Crystal structure of Ac₁PIM₂ bound to NA-LprG. (A) Ac₁PIM₂ (in cyan) bound to NA-LprG (stereo pair image). Residues (in yellow) in the cavity interact with Ac₁PIM₂. The cavity provides enough space for the tri-acyl chains of Ac₁PIM₂. (B) Structure of Ac₁PIM₂ from NA-LprG-Ac₁PIM₂ (in orange) superimposed onto the structure of NA- LprG-V91W (blue, W91 in yellow). Tryptophan 91 hinders a part of the binding pocket that accommodates one of the Ac₁PIM₂ acyl chains. (C) Electron density of 2F_o-F_c map at 1 sigma level for Ac₁PIM₂ as bound to NA-LprG. (D) View of the cavity entrance with a close-up (colored according to surface electrostatic potential with Ac₁PIM₂ in yellow). The sugar moieties of Ac₁PIM₂ are bound closely to a negatively charged site on the LprG surface.

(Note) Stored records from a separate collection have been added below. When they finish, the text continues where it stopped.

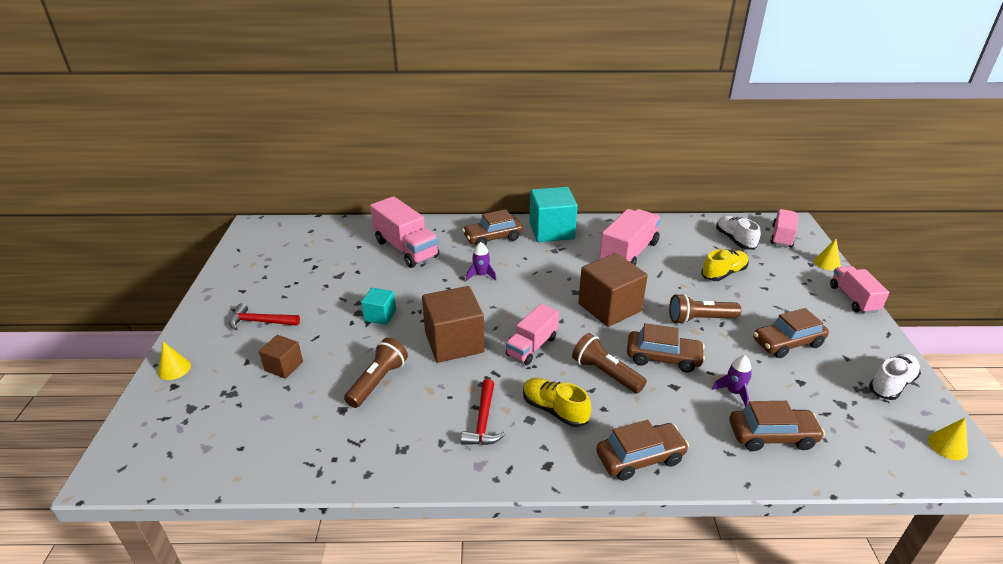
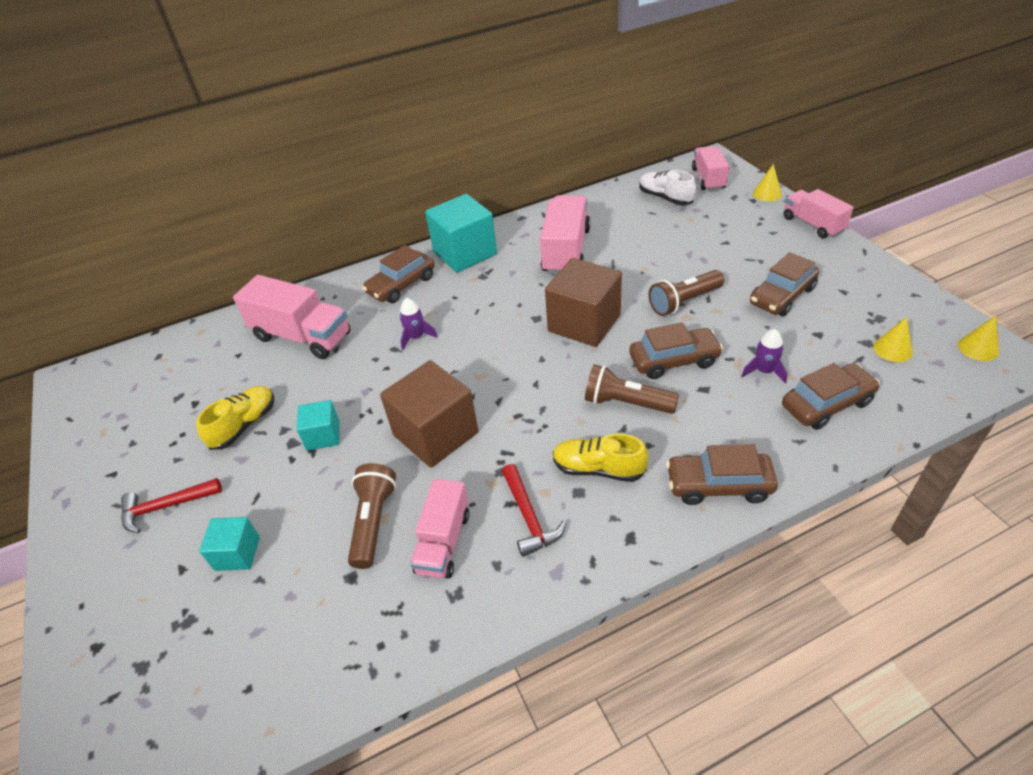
camera: 20 degrees left, 10 degrees up
yellow cone [158,342,191,380] -> yellow cone moved to [873,317,913,362]
brown cube [259,335,303,379] -> turquoise cube [199,517,260,571]
pink truck [506,304,559,365] -> pink truck moved to [410,479,469,579]
brown car [596,420,689,481] -> brown car turned 135 degrees counterclockwise [666,444,778,505]
yellow shoe [701,249,749,281] -> yellow shoe moved to [196,386,274,450]
white shoe [869,353,921,400] -> none

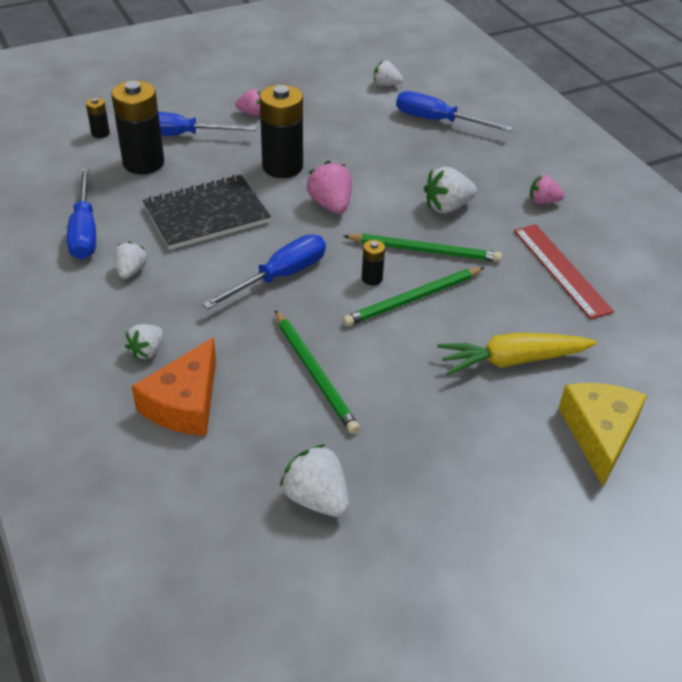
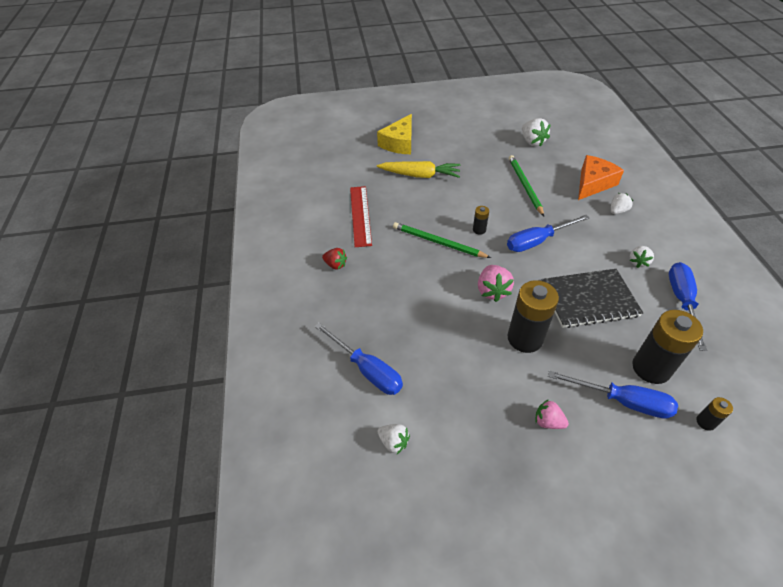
camera: 160 degrees left, 5 degrees up
green pencil [343,267,485,326] -> none
white strawberry [424,166,477,213] -> none
pink strawberry [530,175,564,204] -> red strawberry [322,248,347,270]

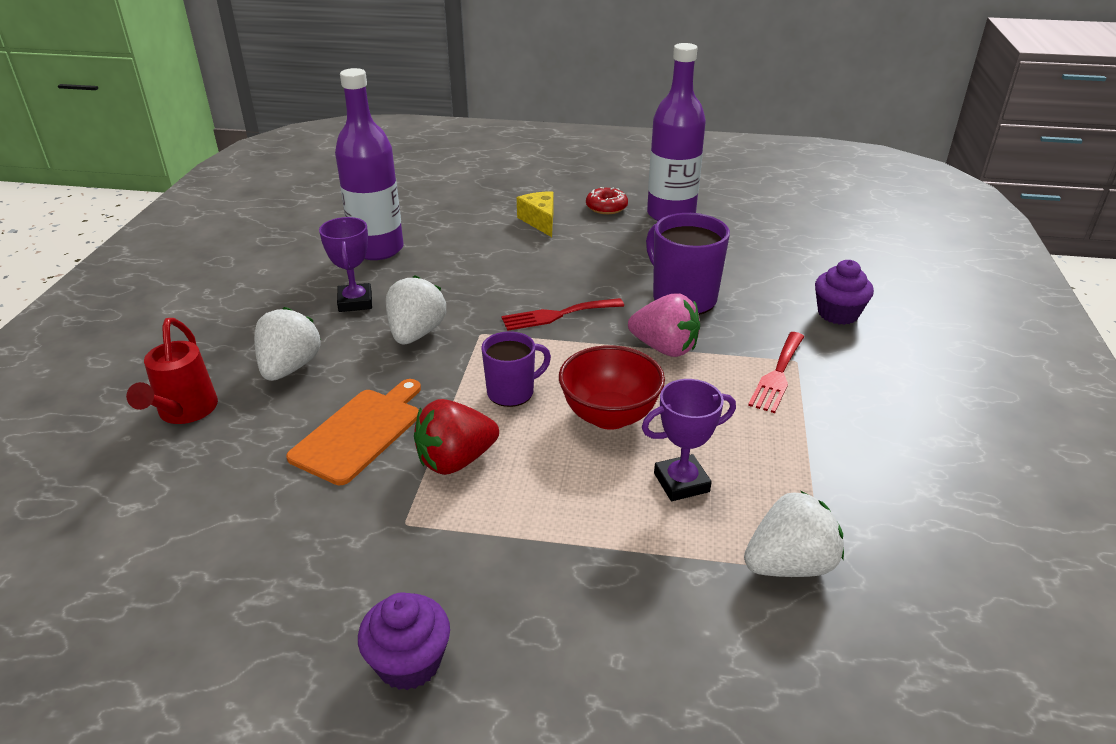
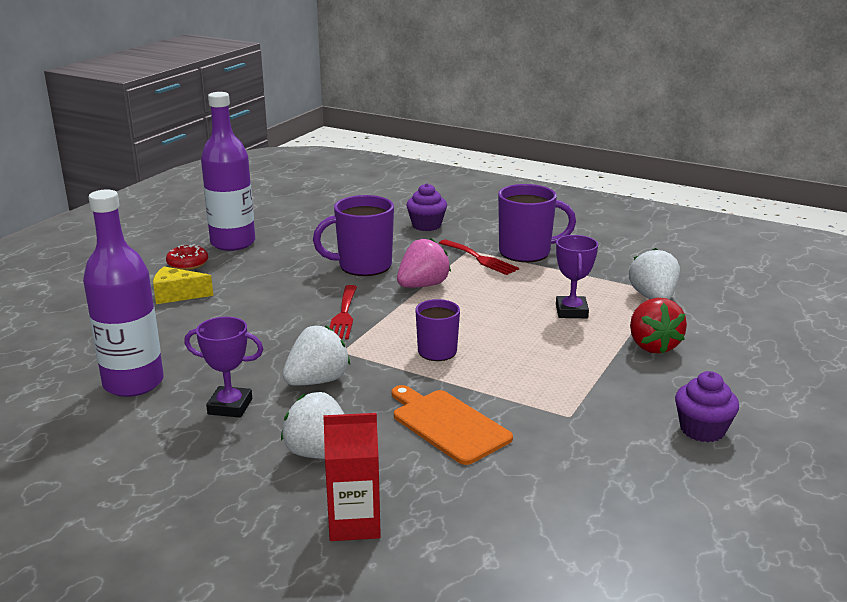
camera: 70 degrees left, 10 degrees down
red watering can [126,318,218,424] -> red carton [323,413,381,541]
white strawberry [386,275,446,345] -> white strawberry turned 105 degrees clockwise [282,325,350,385]
red strawberry [414,399,499,475] -> red strawberry moved to [630,298,687,354]
red bowl [559,345,665,430] -> none
none -> purple mug [498,184,576,262]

Fig. 6. LprG binds purified mycobacterial glycolipids and facilitates their recognition by TLR2

(A, B) NA-LprG was purified from E. coli, incubated with LAM or LM from M. smegmatis, repurified and assessed for TLR2 activity using bone marrow-derived macrophages. TNF-alpha production was quantified by ELISA. “LAM:NA-LprG” represents NA-LprG that was incubated with LAM and repurified; “NA-LprG unloaded” represents NA-LprG that was sham-loaded with buffer and repurified; and “Naked LAM” represents glycolipid in the absence of NA-LprG. Data are reported as mean +/− SD of triplicate macrophage assays. (C) Acylated LprG, LprA, and LprG-V91W were purified from M. smegmatis and assessed for TLR2 agonist activity with HEK293.TLR2-CD14 as in Fig. 1. Data are reported as mean +/− SD of triplicate HEK293.TLR2-CD14 assays.